Krawiec: This has global implications, right? This is a global change. Not so much just a North American problem, in terms of terminology. This is across the board.

Rahman: One hundred percent. I think it's like 1 in 8 women globally or something like 170 million, 180 million women have PCOS across the country. It's not a small number. We know pockets of it exist in more places than not. I think 1 in 4 South Asians have it, because of the high preponderance to diabetes and cardiovascular disease. In certain populations of women of color, we see it more.

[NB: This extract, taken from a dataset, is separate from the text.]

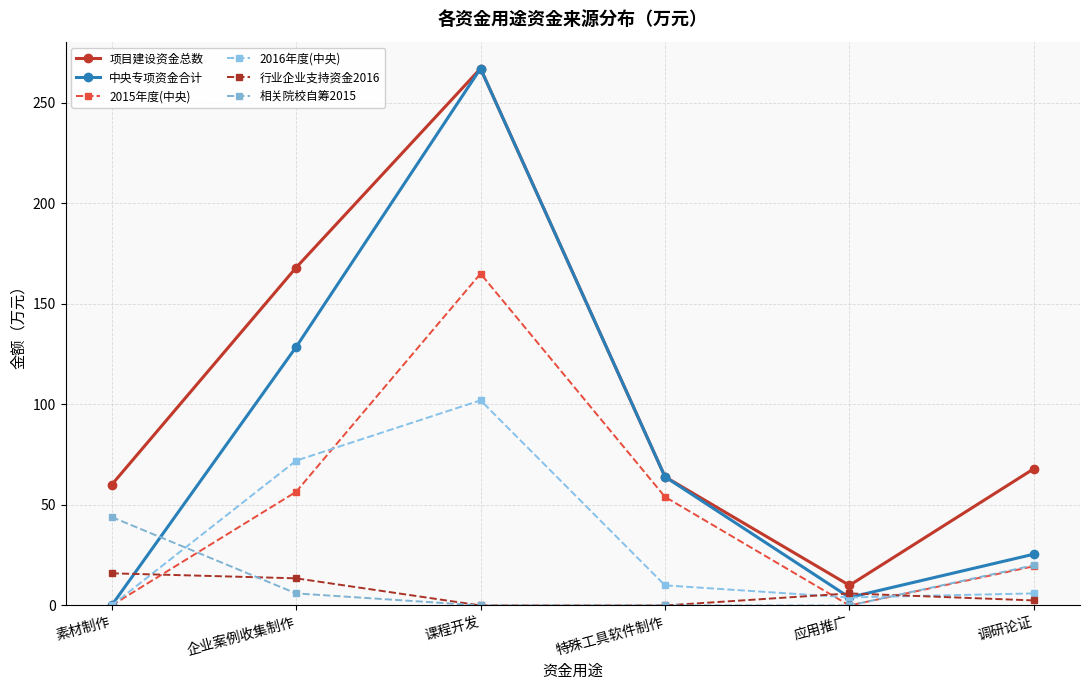

The 中央专项资金合计 series shows 267.0 at 课程开发. True or false?

True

This is an equity issue as well, because we're talking about a global phenomenon where women from all socioeconomic backgrounds can be impacted by it, and some are getting more dismissed than others because this is just a reproductive issue. This is just a menstrual issue. But no, hey, you know what? We should intervene earlier across the board. People from around the world should know this is an issue that, they can research in and they can treat because again, this is such a high number of women that have it across the world. I think by increasing awareness, we always kind of set the stage in North America to really have global implications. I think once we change the name, then other people will get on board and understanding this disease process better, and getting women the treatment and the care they deserve.